EXTRACTO FACILITADO >>
........

Fotos: La Vanguardia, 26/02/2010 y El País, 26/02/2010
La guerra
preventiva es una aportación del gobierno Bush que ha contribuido
considerablemente a aumentar la violencia y la inseguridad en el
mundo. Los miedos y las consecuentes demandas de seguridad ciudadana
han provocado respuestas oficiales, de carácter populista, que excitan
la dimensión irracional del miedo, designando genéricamente a colectivos
sociales como potencialmente peligrosos sobre los cuales, primero,
recae el estigma y, después, la represión preventiva. No hace falta decir que estas políticas están destinadas a tener unos efectos
perversos, contribuyen a excitar los miedos más irracionales y provocan
demandas crecientes de más seguridad. El resultado es el contrario
del que teóricamente se pretende: la violencia y la inseguridad
tienden a crecer: por una parte, las fuerzas policiales o los cuerpos
de seguridad formales o informales actúan sobre los colectivos designados
con arbitrariedad y/o de forma desproporcionada y, por la otra,
miembros de estos colectivos consideran que si de todas maneras
serán perseguidos qué más da si han cometido o no actos transgresores.
Y la psicopatología colectiva de una sociedad que se siente más
amenazada, o por lo menos perturbada, en su pequeño bienestar se
multiplica, aunque los peligros son a menudo irreales o muy exagerados.
Los miedos urbanos tienen bases objetivas, pero no
siempre están causados por hechos delictivos. El miedo a los otros,
por desconocidos o diferentes, como sucede con los inmigrantes,
es un caso. Sólo una ínfima minoría de la población inmigrante está
vinculada con la delincuencia urbana pero para mucha gente eso parece
suficiente para culpabilizar a los de fuera, con más facilidad aún si el color de la piel, la religión o la lengua
hacen patentes su diferencia. La diversidad cultural se expresa
en pautas de comportamiento diferentes, especialmente en el espacio
público, que es siempre un espacio conflictivo.

........

ENTRADAS PROPORCIONADAS >>
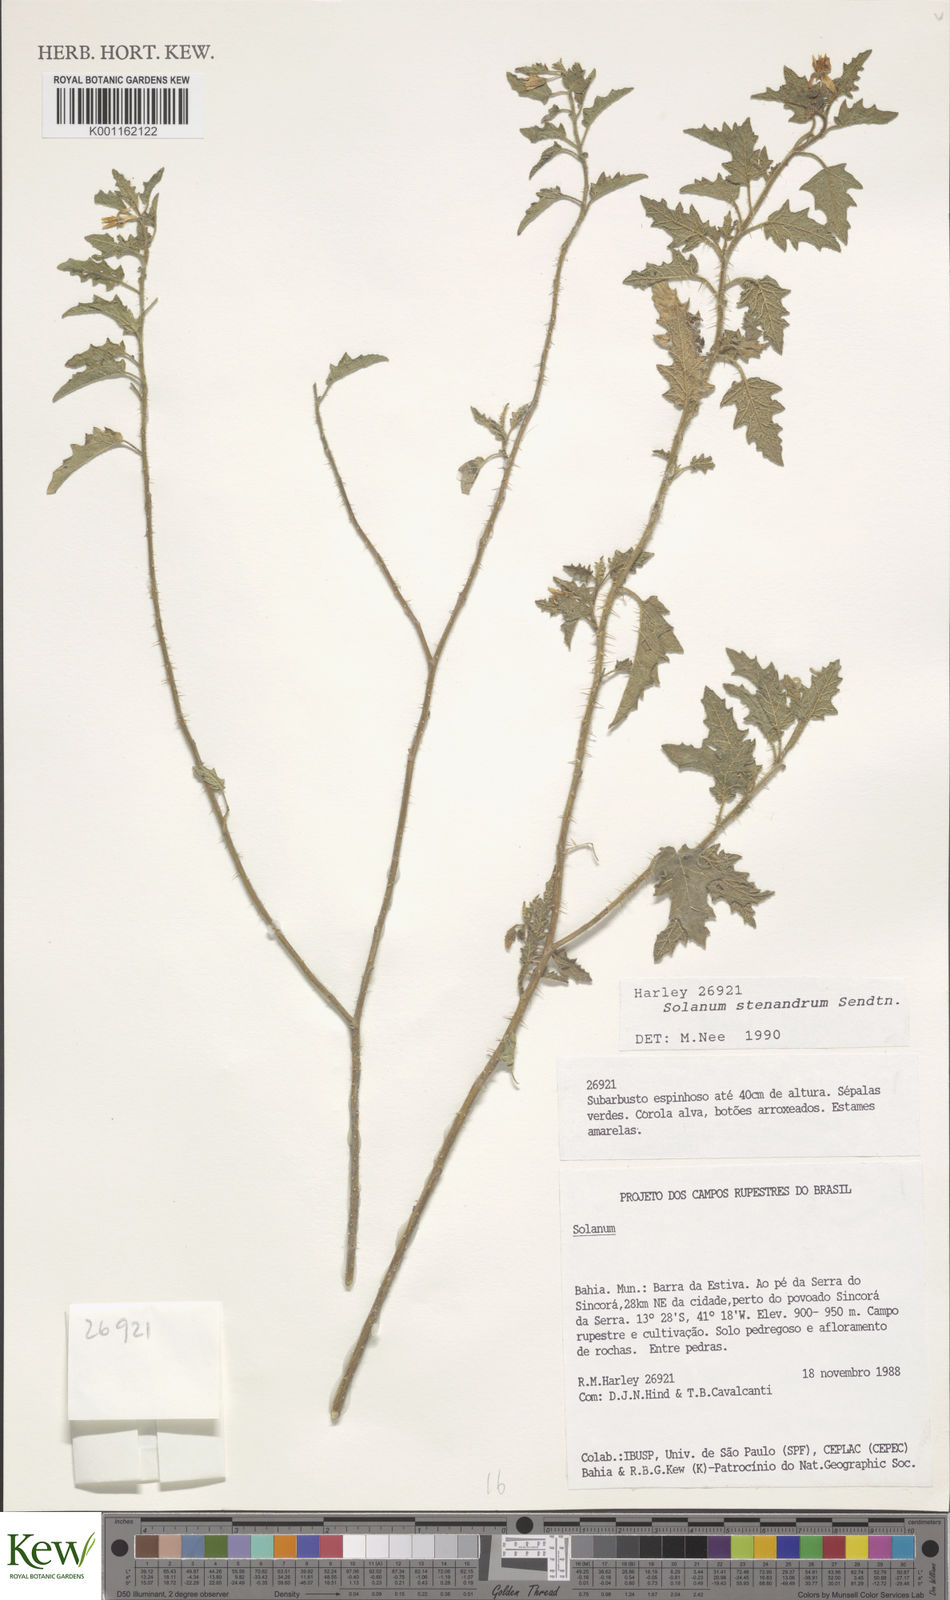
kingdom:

........

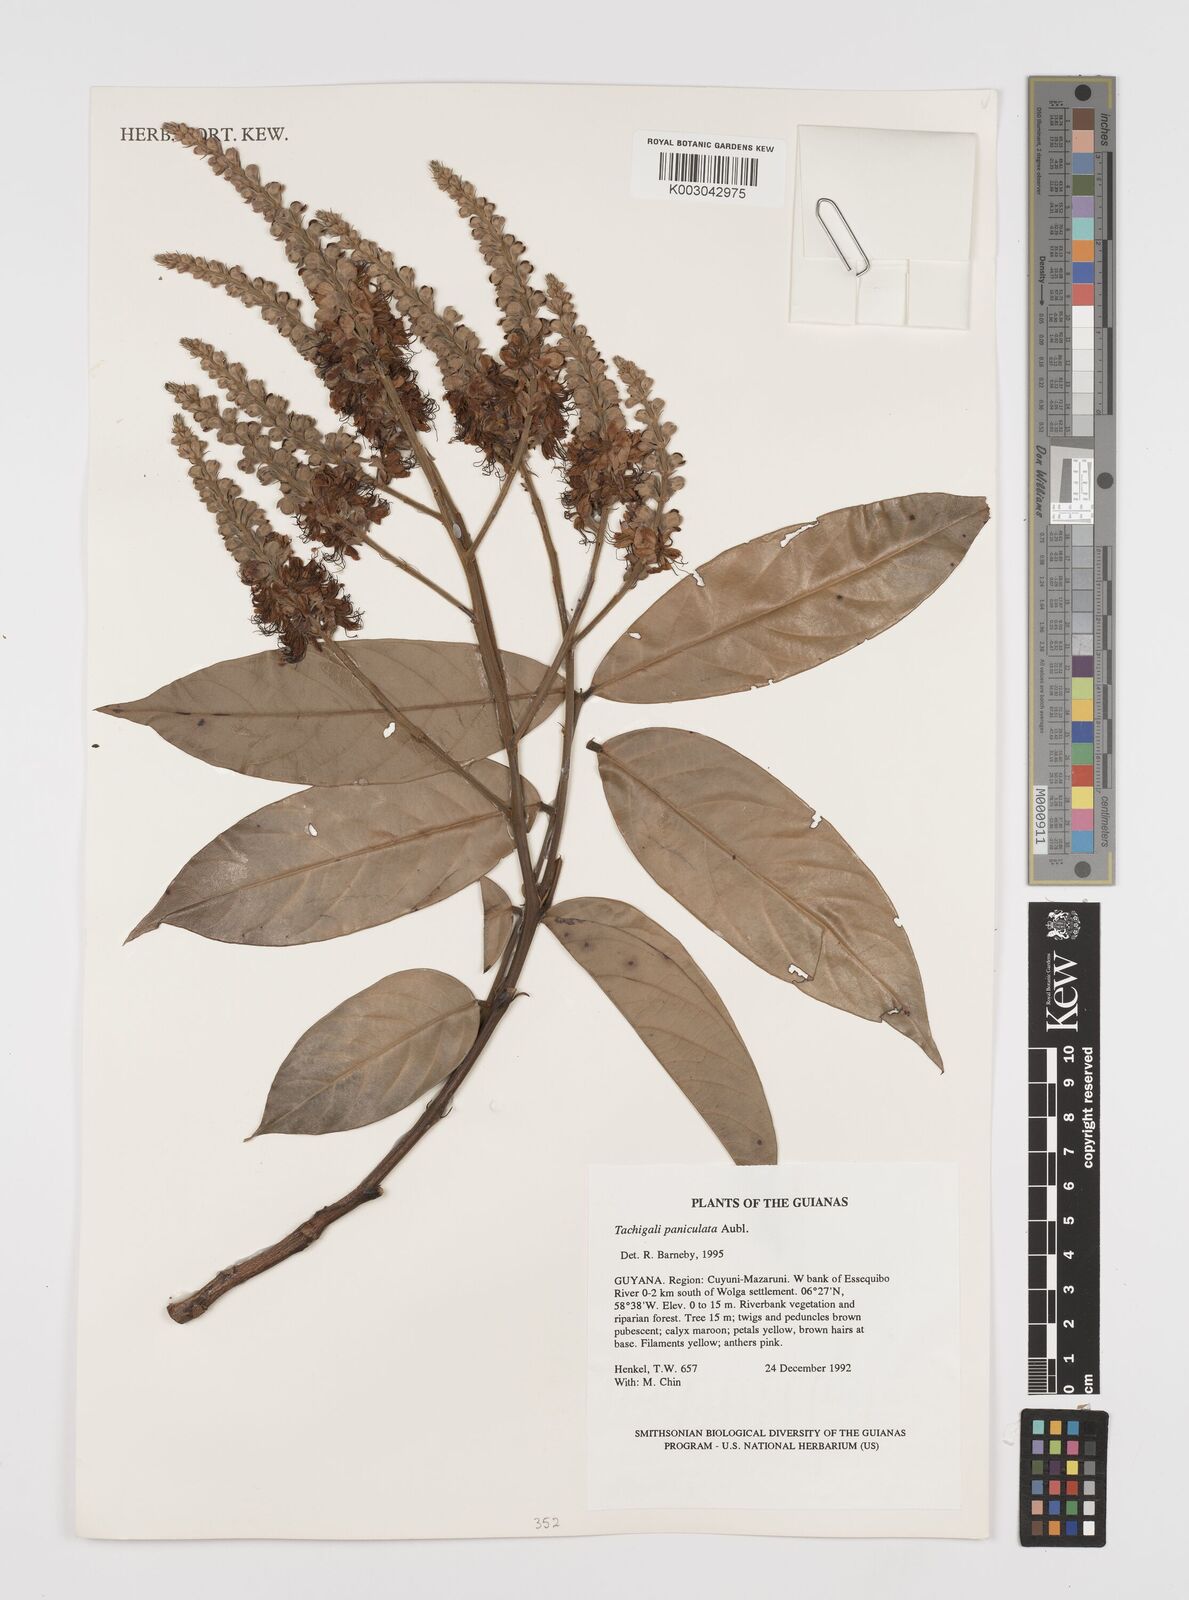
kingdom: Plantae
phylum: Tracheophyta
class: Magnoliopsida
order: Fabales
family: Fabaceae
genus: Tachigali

........

TAREAS DEL EJERCICIO >>
1: Actualiza en el extracto sobre el miedo y la seguridad todo lo que va desde "Y la psicopatología" hasta "o muy exagerados.", sustituyendo "pequeño bienestar" por "modesto bienestar".
2: Convierte en una lista breve el párrafo del extracto que empieza por "Los miedos urbanos tienen bases objetivas", conservando sus datos principales.
3: Según el extracto, ¿por qué la violencia y la inseguridad tienden a crecer con estas políticas, al contrario de lo que se pretende? Contesta en una a tres frases.

LAS RESPUESTAS >>
1:
Y la psicopatología colectiva de una sociedad que se siente más
amenazada, o por lo menos perturbada, en su modesto bienestar se
multiplica, aunque los peligros son a menudo irreales o muy exagerados.

2:
- Los miedos urbanos tienen bases objetivas, pero no siempre los causan hechos delictivos.
- Un caso es el miedo a los otros, por desconocidos o diferentes, como ocurre con los inmigrantes.
- Solo una ínfima minoría de la población inmigrante está vinculada con la delincuencia urbana, pero a mucha gente eso le basta para culpabilizar a los de fuera, más aún si el color de la piel, la religión o la lengua hacen patente su diferencia.
- La diversidad cultural se expresa en pautas de comportamiento diferentes, sobre todo en el espacio público, que siempre es conflictivo.

3: Por una parte, las fuerzas policiales o los cuerpos de seguridad, formales o informales, actúan sobre los colectivos designados con arbitrariedad o de forma desproporcionada. Por otra, miembros de esos colectivos piensan que, si de todas maneras serán perseguidos, da igual haber cometido o no actos transgresores.